O importante é ficar confortável com a certeza e a incerteza, estou pronta, nada é fora de propósito, aberta ao universo das perspectivas que se apresentam  em outros contextos.
Com esta disposição  e mesmo sem saber para onde a vida vai me levar eu os convido a participarem desta viagem comigo. No momento estou definindo um foco, os objetivos, as metas pessoais, as buscas.

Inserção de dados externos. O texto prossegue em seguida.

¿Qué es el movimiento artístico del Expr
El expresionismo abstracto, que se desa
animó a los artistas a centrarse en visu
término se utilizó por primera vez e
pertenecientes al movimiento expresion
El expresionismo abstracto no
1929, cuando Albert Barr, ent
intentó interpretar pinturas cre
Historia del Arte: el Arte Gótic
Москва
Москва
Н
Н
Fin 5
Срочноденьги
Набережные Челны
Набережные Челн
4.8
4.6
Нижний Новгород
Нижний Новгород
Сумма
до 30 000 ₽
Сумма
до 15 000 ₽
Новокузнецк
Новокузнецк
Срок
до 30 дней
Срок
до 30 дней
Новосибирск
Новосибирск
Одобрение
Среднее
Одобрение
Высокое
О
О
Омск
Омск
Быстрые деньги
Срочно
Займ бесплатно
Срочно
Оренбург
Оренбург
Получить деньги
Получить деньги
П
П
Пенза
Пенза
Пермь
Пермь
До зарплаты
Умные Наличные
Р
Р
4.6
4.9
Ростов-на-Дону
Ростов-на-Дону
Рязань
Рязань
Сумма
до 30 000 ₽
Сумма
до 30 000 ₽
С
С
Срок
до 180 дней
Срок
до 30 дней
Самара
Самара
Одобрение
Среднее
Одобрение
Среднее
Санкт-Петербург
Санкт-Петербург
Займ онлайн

Vamos nessa?

Tatuí Cidade Ternura

Decifras a partitura
da obra do compositor
há gramofones roucos
Marimbas de cristal
pianos loucos
e banda festiva na praça

Nada tarda quando o tempo pára.

A conversa do Café é Canção.
São tons de muitas idéias
palavras de acento forte
o r com som dobrado

Na Matriz toca o sino caprichoso
Tem festa de Jorge
e de Santo
cães vagabundos e cães na coleira

Abrem-se tendas
feito palácios das bordadeiras

Voa a folha da seringueira
Voa a imagem distorcida e torta
da cidade que foi
da que há
da que virá

Praça de ouro e prata
Praça do meu destino
Daqui parti
por ares, mares e terras
fazendo roda, ciranda
como na minha infância
quando o meu mundo sabido
era este jardim encantado
e as suas ruas de terra

Praça minha
em teu centro fiz-me em asas,
criei letras, filhos, amigos
palavras ditas
benditas
Palavras ditas de novo
Raiz é o que sai da terra
a alma viva do povo.



Noite de Lua Cheia

Vodka e lima da pérsia com pimenta rosa, Caipiríssima Brasil.

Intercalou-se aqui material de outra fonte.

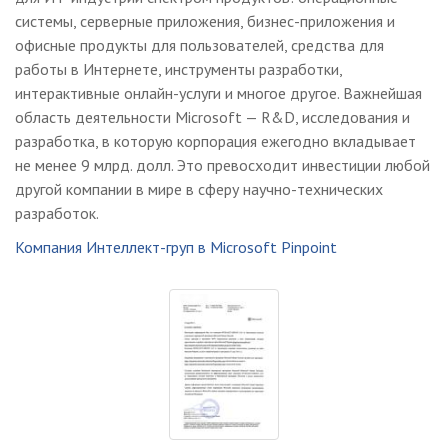
системы, серверные приложения, бизнес-приложения и
офисные продукты для пользователей, средства для
работы в Интернете, инструменты разработки,
интерактивные онлайн-услуги и многое другое. Важнейшая
область деятельности Microsoft — R&D, исследования и
разработка, в которую корпорация ежегодно вкладывает
не менее 9 млрд. долл. Это превосходит инвестиции любой
другой компании в мире в сферу научно-технических
разработок.
Компания Интеллект-груп в Microsoft Pinpoint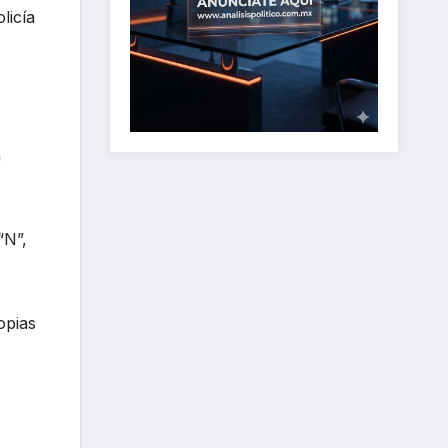
licía
n
“N”,
opias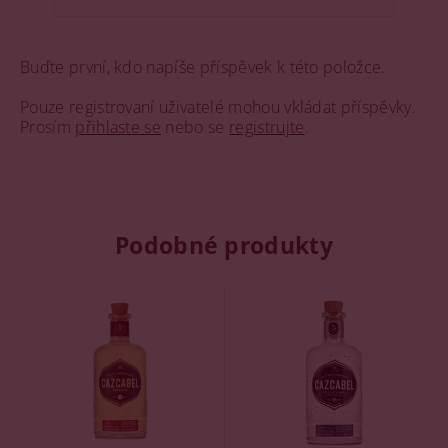
Buďte první, kdo napíše příspěvek k této položce.
Pouze registrovaní uživatelé mohou vkládat příspěvky.
Prosím
přihlaste se
nebo se
registrujte
.
Podobné produkty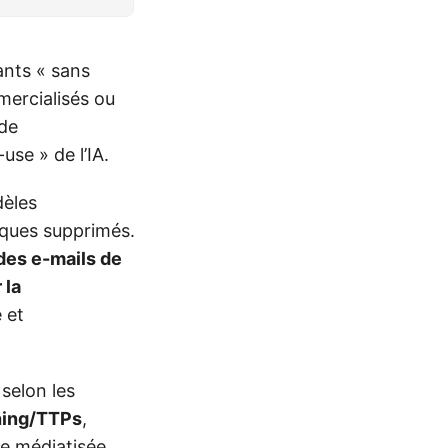
ants « sans
ercialisés ou
 de
se » de l’IA.
èles
iques supprimés.
des e-mails de
 la
 et
selon les
hing/TTPs
,
e médiatisée.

e no mais... sou eu soul...alma livre mergulhada feito um canudo por onde circula o alcool da benção sagrada do entorpecer que permite que as palavras se soltem feito folhas em dias de outono dourado e voem livres anunciando vida.

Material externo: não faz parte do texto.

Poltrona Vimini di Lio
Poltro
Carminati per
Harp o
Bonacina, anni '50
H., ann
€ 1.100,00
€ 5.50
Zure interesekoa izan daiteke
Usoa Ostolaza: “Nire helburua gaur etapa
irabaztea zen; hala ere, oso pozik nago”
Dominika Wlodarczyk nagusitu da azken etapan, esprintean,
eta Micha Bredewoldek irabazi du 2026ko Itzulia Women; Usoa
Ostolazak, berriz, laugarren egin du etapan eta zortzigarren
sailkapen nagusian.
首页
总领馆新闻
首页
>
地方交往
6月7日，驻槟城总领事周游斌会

O lado sem lado que desconheço porque é veloz e está resguardado na censura dos tempos dogmáticos.A cada gole um fôlego novo,o respirar liberto, uma anestesia de dizer-me sem um pingo sequer de preocupação com quem esta ai a ler-me ávido ou não,talvez entediado do "muito", do gigante tudo que embebeda de nada ser.

Tanta filosofia vã, em vã as nuvens e na fresta da janela de vidraça transparente e imaculada uma lua arrebentando de cheia. Cheia! Exuberante! como meu querer em dias de entusiasmo por algo que me acordou do vazio insosso do tudo igual.

A lua mexe comigo, viro esta luz que pisca, o olho aceso,a vontade de dizer-me e ouvir-te no teu ôco. No princípio do burburinho sem erro das almas que se sabem sem dizer.

-Como quero!
-O que?
-Nem sei...
-Tanta coisa...

A começar alguém que me cubra quando estou com frio. Alguém que me garanta o "bom dia" do dia seguinte e sei lá...quero o que não sei,o imprevisível,o original,a surpresa do bem querer.Quero a ausência de perguntas!

O adivinhar das intenções, olhos com linguagem própria e mãos de abandono à carinhos.

-Quer coisa mais detestável que amar por desincumbência?
-É ! Isto não quero.

E assim tudo fica mais fácil,sei enfim o que não quero!
(a maquininha com o cartão)
-dinheiro para as contas...-
Boa noite,durmo sozinha.


Um ser isento
Não sei nem mais porque como
só pelo hábito de viver talvez
prefiro olhar a luz do prisma
correndo pela janela

quero me manter de cor
comer a luz do sol
morar dentro de arvore
banhada em água
exalada em suor
rico em sais
cais de mim
meu alimento
auto sustento
vacinada com o ar
contra a fadiga
amiga de borboletas
joaninhas e formigas

um ser isento.


Toda lua cheia é um presente.

Outono de névoa prateada
onde a lua nasceu cor de rosa na sexta feira santa
e prometeu para o amanhã seu apogeu
no sábado de Aleluia.

Nas noites de lua cheia,
as cadeiras arrumadas de frente para o mar,
e a gente ali,
na convicção de que tempo de lua
é para se enluarar e brindar a vida
com espuma de champanhe e maresia.

Brindar a vida com os tons sinceros do verbo amar.
As águas balançam o recuo da maré.
O voo urgente dos pássaros.

Tudo é espetáculo,silêncio e marulhar.
Toda lua cheia é deste jeito maravilhoso
e absorvente.
Risos, fotos e conversas da gente.
Toda lua cheia é um presente.



Cristina Siqueira.
Todos os direitos autorais reservados a autora.